Why it may be time to buy airline stocks

In this article:

Some Wall Street analysts say it's time to add airlines to your portfolio now that it appears they have weathered the worst of the coronavirus pandemic.

"It's a matter of letting the vaccine distribution play out," American Airlines Chief Revenue Officer Vasu Raja told Yahoo Finance Live. "Demand is currently at between 40% to 45% of its 2019 levels, our revenues trail that may be about 30%. But every day is a little bit better."

American (AAL) stock is up 30% year-to-date and up 67% over the past six months. At Delta (DAL) shares are up 20% year-to-date and 75% over the past six months. United (UAL) is up 15% and 51% for the same time periods while Southwest (LUV) is up 22% and 61%.

Raja said American Airlines sees the recovery building in real time with increased bookings to leisure destinations but he cautions that there is still a long way to go. "Almost every day we see searches for airplane tickets grow. The challenge is that we don't see conversions (ticket purchases) growing at nearly the same rate and so we do sense pent up demand that's out there," Raja said.

Ready to take off

Wall Street sees it, too. Analysts at Deutsche Bank recently raised their price targets and ratings from Hold to Buy on all of the major carriers as well as Alaska Air (ALK), JetBlue (JBLU), Hawaiian (HA), Spirit (SAVE), and SkyWest (SKYW).

"We have observed numerous instances of pent up demand for air travel, particularly around peak periods and peak travel days underscoring our view that consumers want to travel," Deutsche Bank analysts told their clients.

Cowen airline analyst Helane Becker told her clients in a recent note, "We thought by now we would regularly be seeing 1 million to 1.2 million people traveling every day and are disappointed we are still mostly between 900K and 1.1 million." But Becker expects the trend to pick up heading toward Easter. "We are also focused on Memorial Day weekend, the unofficial start to summer, and are estimating we will be seeing between 1.1 million and 1.4 million people traveling every day," Becker said.

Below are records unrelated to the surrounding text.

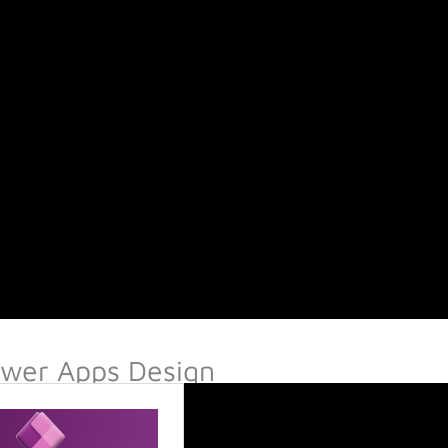
wer Apps Design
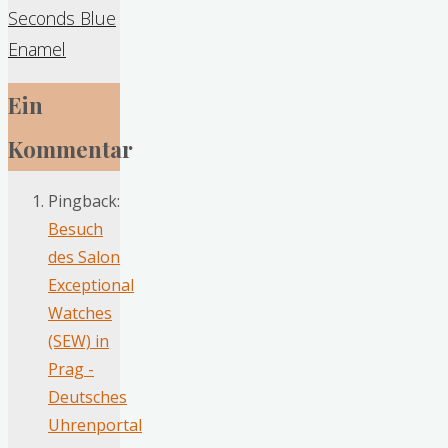
Seconds Blue
Enamel
Ein
Kommentar
Pingback:
Besuch
des Salon
Exceptional
Watches
(SEW) in
Prag -
Deutsches
Uhrenportal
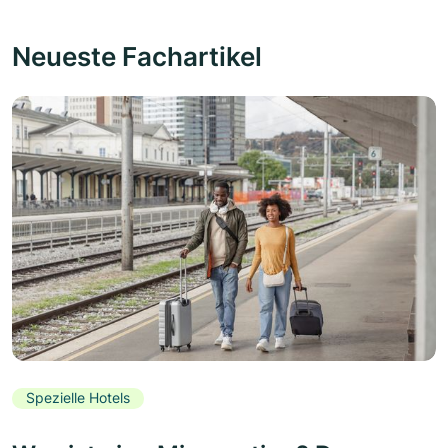
Neueste Fachartikel
Spezielle Hotels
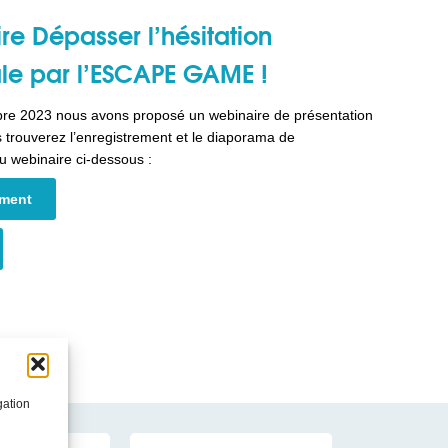
ire
Dépasser l’hésitation
le par l’ESCAPE GAME !
re 2023 nous avons proposé un webinaire de présentation
 trouverez l’enregistrement et le diaporama de
u webinaire ci-dessous :
ement
gation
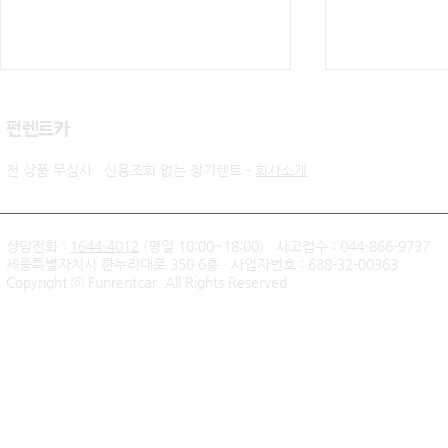
​펀렌트카
전 상품 무심사 · 신용조회 없는 장기렌트 -
회사소개
상담전화 :
1644-4012
(평일 10:00~18:00) · 사고접수 : 044-866-9737
세종특별자치시 한누리대로 350 6층 · 사업자번호 : 688-32-00363
신불자 기아 쏘렌토 하이브리
팰리세이드 
Copyright ⓒ Funrentcar. All Rights Reserved.
드 무심사 장기렌트 출고후기
후기 — 무
| 인천 직장인 고객님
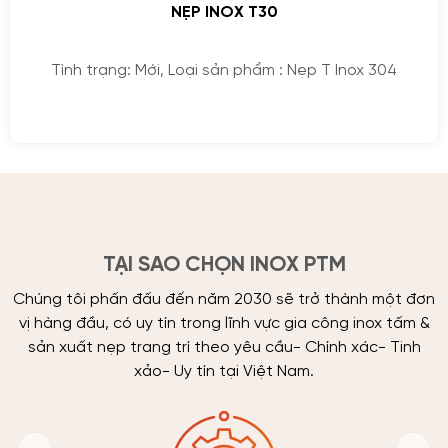
NẸP INOX T30
Tình trạng: Mới, Loại sản phẩm : Nẹp T Inox 304
TẠI SAO CHỌN INOX PTM
Chúng tôi phấn đấu đến năm 2030 sẽ trở thành một đơn
vị hàng đầu, có uy tín trong lĩnh vực gia công inox tấm &
sản xuất nẹp trang trí theo yêu cầu- Chính xác- Tinh
xảo- Uy tín tại Việt Nam.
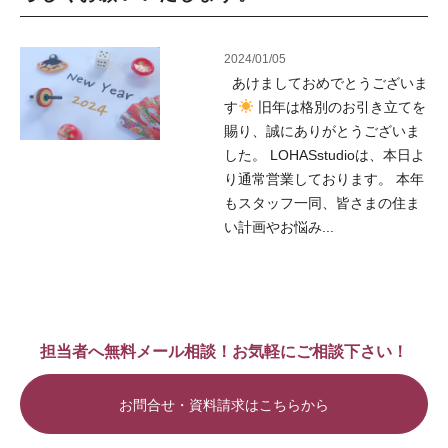
2024/01/05
あけましておめでとうございま
す
旧年は格別のお引き立てを
賜り、誠にありがとうございま
した。 LOHASstudioは、本日よ
り通常営業しております。 本年
もスタッフ一同、皆さまの住ま
い計画やお悩み...
担当者へ無料メール相談！お気軽にご相談下さい！
お問合せ・資料請求はこちらから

At Raymond James, analyst Savanthi Syth told her clients recently, "There is greater confidence of a recovery in leisure/VFR (visiting friends and relatives) demand in the summer due to greater availability of vaccine/testing capacity. Moreover, there is encouraging survey data for an eventual recovery in business demand."

Syth said the airlines are now plotting ways to capture market share as the recovery builds. That includes deals like the codeshare agreement American Airlines announced last week with JetBlue. It will add more than 30 destinations to American's schedule while allowing the airline to control expenses. Raja explained that historically American operated 16 trips daily between New York City and Chicago. "Unsurprisingly, there's not enough demand," he said.

But the deal with JetBlue gives customers more destinations via connections within the partner airlines service hubs. "By having these partnerships, we can combine the best of things that American Airlines does, which is flying long haul to mid continental markets, like Indianapolis, with some of the great things that JetBlue for example does, which is flying leisure destinations and things like that," Raja explained.

Controlling expenses remains a life saving strategy for all the airlines. American reduced its daily average cash burn to $30 million last quarter. "We do believe several carriers can get to cash breakeven sometime in 2021, but most are at least a year away from sustainable profitability, although we wouldn't be surprised if some manage to produce a profit during one of the seasonally stronger quarters," Deutsche Bank told its clients.

Raja wouldn't predict when American will return to profitability and said, "We can't control when demand comes back. We can only make the airline as flexible and resilient as possible and that's what we've done."